* Directions: In the fundraising dashboard thread, which ID should have been used to join the payments_fraud table to the payments_initial table?

Does this sound doable? Pats and I feel like we don't have a good benchmark for what our fraud numbers are or were in the past, because we're not clear what data we pulled was correct. It would be great to have these widgets implemented so we could use them to easily spot check historical data.

Hey @CCogdill_WMF - thanks for the detailed feedback. I'm going to leave tech (@Ejegg?) to answer your first question and the question about the numbers being off a month ago.

Re: widget requests - each of those should be a phab task in the Fundraising Dash project that I'll triage and prioritize. Would you mind?

Ejegg added a comment.Feb 17 2015, 6:51 PM

I see the new task requesting the rejection data and new filters in the widget, so I'll close this one.

Ejegg closed this task as Resolved.Feb 17 2015, 6:53 PM
Ejegg moved this task from Dev Ready to Done on the § Fundraising Sprint Devo board.
Ejegg reopened this task as Open.Feb 17 2015, 10:39 PM

Change 191382 had a related patch set uploaded (by Ejegg):
Fix joins between payments_fraud and _initial

https://gerrit.wikimedia.org/r/191382

Patch-For-Review

Ejegg added a comment.Feb 18 2015, 7:38 PM

Oops, looks like the widget was wrong after all. I was joining the payments_fraud table to the payments_initial table using contribution tracking ID, when I should have been using the order ID. Since the contribution tracking ID is reused when a donor retries a rejected donation, that join was double counting a lot of rejected donations and skewing the fraud numbers up. The patch above should fix that. I'll send more details in an email.

@Ejegg - is this done? I wonder if we should make a "release" column in Fundraising Dash to store the next set of changes to go out in a deploy?

Change 191382 merged by jenkins-bot:
Fix joins between payments_fraud and _initial

https://gerrit.wikimedia.org/r/191382

This should go out with the rest of the Dash deploy

Ejegg closed this task as Resolved.Mar 25 2015, 10:11 PM

* Data to examine:
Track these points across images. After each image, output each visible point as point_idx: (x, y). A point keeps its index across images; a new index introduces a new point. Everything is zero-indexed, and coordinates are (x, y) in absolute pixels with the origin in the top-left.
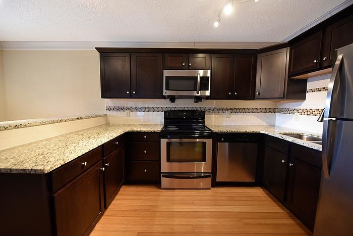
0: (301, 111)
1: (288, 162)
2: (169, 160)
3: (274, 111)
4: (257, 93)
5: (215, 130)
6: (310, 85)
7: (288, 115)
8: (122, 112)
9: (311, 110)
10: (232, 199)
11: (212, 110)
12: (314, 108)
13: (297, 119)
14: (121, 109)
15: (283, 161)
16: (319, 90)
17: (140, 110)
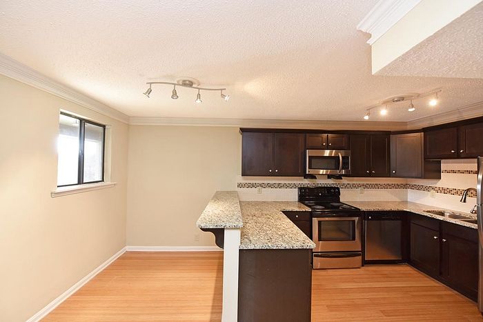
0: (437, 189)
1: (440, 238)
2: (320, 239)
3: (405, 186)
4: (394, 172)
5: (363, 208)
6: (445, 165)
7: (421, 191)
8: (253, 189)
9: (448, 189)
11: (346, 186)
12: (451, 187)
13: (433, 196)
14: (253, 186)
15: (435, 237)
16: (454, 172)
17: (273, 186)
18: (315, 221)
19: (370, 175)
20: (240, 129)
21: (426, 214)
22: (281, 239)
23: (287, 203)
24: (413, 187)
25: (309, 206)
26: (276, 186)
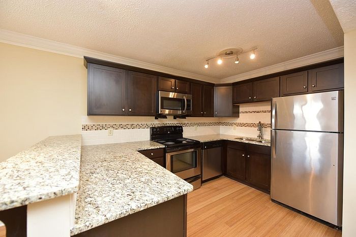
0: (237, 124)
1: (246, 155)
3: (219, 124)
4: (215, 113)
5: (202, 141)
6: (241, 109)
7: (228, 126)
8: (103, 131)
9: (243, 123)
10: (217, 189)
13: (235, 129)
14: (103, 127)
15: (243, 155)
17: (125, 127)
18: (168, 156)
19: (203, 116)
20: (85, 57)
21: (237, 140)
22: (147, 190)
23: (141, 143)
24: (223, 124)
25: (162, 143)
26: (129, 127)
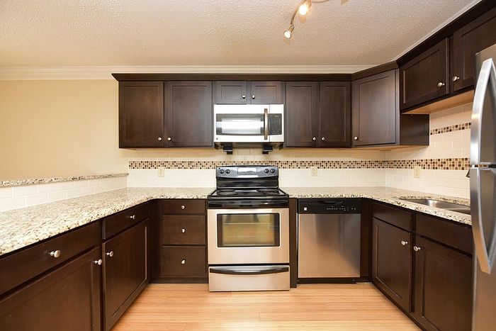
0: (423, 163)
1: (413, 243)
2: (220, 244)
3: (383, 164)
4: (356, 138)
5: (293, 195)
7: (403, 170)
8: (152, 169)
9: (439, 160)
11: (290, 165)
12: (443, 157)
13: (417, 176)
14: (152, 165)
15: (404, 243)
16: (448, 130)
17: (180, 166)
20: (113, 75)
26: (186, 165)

...

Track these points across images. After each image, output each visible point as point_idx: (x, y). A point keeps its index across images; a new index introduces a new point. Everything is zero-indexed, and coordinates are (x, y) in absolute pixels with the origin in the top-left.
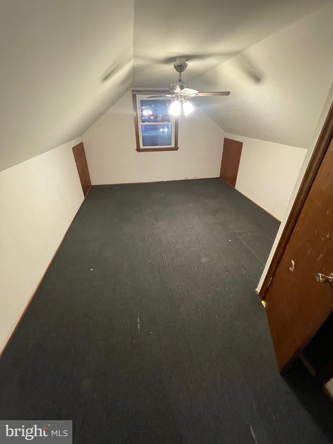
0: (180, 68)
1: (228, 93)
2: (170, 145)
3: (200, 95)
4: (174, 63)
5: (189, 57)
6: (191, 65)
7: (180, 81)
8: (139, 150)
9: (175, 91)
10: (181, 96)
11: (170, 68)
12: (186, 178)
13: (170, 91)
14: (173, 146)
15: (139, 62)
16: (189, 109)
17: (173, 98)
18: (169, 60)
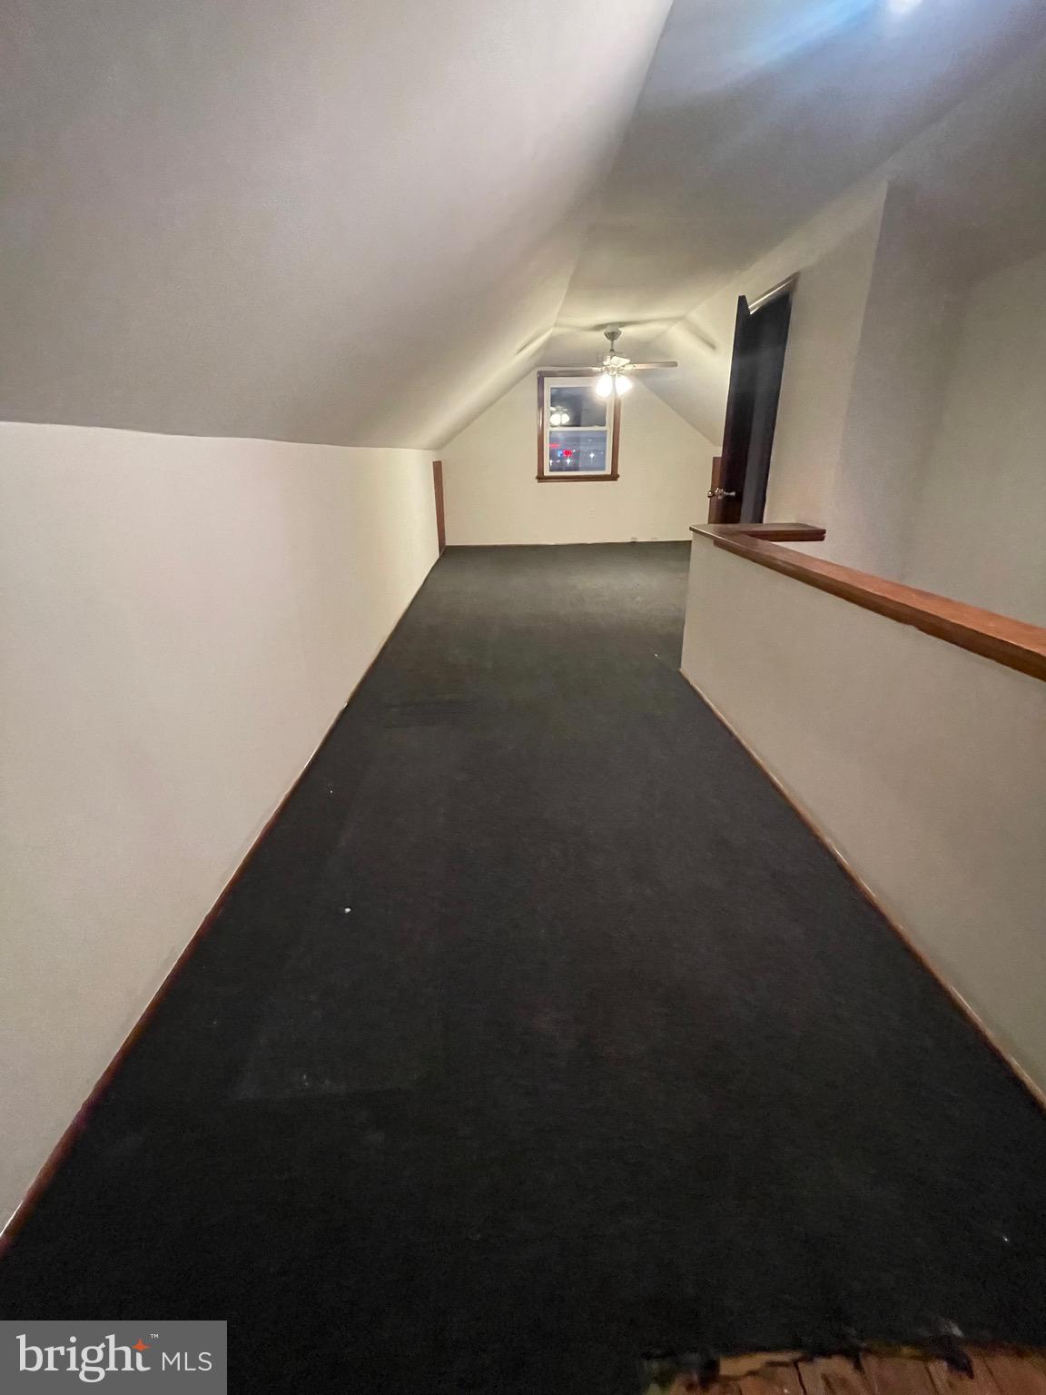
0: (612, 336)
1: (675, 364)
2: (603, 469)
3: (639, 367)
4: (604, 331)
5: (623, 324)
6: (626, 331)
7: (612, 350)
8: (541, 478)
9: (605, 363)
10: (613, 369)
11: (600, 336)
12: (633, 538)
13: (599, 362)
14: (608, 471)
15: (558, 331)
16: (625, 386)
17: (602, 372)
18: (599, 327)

* Written answer: The order ID.